Back in July 2016, Twitch banned James “PhantomL0rd” Varga from streaming to his 1.4 million fans for connections and promotion of gambling site, CSGOShuffle. Approaching two years later, Varga is suing Twitch for the move, based on not receiving written notification of his violations as well as a period to correct them before terminating his contract.
The situation arose when Esports journalist Richard Lewis disclosed that he had come across email exchanged between Varga and CSGOShuffle coder Duhau Joris “heavily suggesting, almost to a degree of certainty” that Varga was the owner of the gambling website. Due to his promotion of the site during streams alongside his use of what would then be “house money,” he was suspended for breaking FTC and Valve rules which in turn would mean that he violated Twitch policy.
Varga has taken quite some time to step up about the ordeal, but has now bit back at Twitch with a lawsuit (via Unikrn) stating that the process of his suspension violated his contract with the company due to improper suspension and termination with a lack of clarity.
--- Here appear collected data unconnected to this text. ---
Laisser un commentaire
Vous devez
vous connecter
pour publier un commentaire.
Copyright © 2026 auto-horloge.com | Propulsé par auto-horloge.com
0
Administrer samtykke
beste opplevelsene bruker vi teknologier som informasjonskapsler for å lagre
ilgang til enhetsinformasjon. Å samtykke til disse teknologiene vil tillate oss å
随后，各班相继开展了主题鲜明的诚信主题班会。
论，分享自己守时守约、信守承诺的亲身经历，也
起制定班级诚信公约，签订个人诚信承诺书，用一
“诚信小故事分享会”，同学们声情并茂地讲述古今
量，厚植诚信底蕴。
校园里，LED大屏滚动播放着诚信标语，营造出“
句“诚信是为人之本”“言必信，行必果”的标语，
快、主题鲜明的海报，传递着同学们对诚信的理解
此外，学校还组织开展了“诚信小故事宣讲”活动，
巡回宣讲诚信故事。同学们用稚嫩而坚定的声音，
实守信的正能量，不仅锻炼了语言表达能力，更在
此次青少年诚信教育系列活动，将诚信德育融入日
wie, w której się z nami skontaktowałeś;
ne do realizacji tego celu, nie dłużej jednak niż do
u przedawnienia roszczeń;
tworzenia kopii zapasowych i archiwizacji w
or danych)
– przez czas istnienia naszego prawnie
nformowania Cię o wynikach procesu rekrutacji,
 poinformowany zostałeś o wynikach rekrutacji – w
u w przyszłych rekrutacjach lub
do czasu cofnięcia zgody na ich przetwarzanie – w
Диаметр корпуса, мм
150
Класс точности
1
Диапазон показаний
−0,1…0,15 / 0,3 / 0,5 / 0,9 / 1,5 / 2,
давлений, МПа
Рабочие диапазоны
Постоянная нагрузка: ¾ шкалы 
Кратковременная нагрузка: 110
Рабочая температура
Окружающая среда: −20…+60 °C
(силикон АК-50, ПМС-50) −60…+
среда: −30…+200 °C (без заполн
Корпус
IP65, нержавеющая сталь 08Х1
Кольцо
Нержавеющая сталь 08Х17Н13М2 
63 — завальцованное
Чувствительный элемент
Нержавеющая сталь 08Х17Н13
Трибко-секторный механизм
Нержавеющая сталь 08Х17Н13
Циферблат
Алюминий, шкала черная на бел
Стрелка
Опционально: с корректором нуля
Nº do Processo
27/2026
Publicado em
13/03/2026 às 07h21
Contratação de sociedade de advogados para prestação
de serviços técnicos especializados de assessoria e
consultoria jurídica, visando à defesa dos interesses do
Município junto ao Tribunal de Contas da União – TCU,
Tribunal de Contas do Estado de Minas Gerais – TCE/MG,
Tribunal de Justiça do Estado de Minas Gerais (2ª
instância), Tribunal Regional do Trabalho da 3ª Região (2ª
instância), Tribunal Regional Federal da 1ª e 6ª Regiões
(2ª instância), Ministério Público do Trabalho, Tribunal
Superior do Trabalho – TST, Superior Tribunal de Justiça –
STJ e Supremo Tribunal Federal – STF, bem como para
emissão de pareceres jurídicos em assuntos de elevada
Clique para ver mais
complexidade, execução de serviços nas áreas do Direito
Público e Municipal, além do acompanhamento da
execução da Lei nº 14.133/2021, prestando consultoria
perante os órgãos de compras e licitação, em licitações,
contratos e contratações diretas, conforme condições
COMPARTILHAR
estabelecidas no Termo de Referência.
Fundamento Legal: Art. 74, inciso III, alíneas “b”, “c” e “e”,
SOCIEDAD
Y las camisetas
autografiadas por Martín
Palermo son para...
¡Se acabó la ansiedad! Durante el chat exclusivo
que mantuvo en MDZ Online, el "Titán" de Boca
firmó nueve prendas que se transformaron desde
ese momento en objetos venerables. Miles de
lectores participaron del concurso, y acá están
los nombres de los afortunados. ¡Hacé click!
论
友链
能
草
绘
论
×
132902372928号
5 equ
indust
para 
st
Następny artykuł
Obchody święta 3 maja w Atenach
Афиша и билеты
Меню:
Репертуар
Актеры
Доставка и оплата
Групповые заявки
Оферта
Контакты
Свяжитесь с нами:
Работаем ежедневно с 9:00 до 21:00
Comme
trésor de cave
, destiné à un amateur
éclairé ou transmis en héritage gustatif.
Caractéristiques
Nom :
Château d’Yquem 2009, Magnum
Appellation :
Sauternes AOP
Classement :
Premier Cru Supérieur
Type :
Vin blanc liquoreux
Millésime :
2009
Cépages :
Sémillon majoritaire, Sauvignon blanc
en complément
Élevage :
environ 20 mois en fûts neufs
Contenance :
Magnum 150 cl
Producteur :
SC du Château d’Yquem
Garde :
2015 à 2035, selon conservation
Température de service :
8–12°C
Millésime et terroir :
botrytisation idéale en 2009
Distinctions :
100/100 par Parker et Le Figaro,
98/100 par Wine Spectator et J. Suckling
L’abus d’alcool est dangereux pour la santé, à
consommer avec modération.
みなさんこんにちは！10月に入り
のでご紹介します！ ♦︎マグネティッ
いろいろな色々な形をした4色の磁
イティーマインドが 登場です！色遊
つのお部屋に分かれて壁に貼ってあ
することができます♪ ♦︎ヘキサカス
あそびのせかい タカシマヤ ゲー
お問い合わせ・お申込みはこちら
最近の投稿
According to Varga, Twitch was contractually obligated to provide him with written notice of his violations, alongside a 30-day period to correct them before termination, however neither of these terms were met. He also claims that the actions taken against him came from unsubstantiated, false accusations leveled at Varga by a third party, whose accusations were the culmination of an effort to publicly disparage Varga and take advantage of his popularity.”
Image Credit: Twitch, Featured Image Credit: Phantoml0rd
Apparently, Varga didn’t receive official word from Twitch until approximately five months later, in January 2017, when a representative told him that it was due to fraudulent subscribers on his channel. This was then supposedly contradicted when another representative told him that the problem was surrounding the non-gaming content on his channel.
The legal team have dubbed the move as a “scapegoat” for Twitch to “decry alleged gambling conduct and divert attention from the fact that Twitch continued to knowingly allow such conduct to continue on other Twitch channels.”
Although Varga has been seen moving to YouTube to stream, his legal team claim that he has suffered significant financial damage as well as harm to his reputation. Varga is pursuing this case seeking general, special, and exemplary damages, interest and legal fees.
KitGuru Says: So far, Twitch’s zero-tolerance policy has been a double-edged sword. On one hand, it is narrowing the toxic content creators and viewers down handfuls at a time, but on the other it doesn’t do much to protect the honest bunch that might get caught in the crossfire. That isn’t me saying that Varga is innocent or guilty, however, as the case on both sides has yet to be investigated.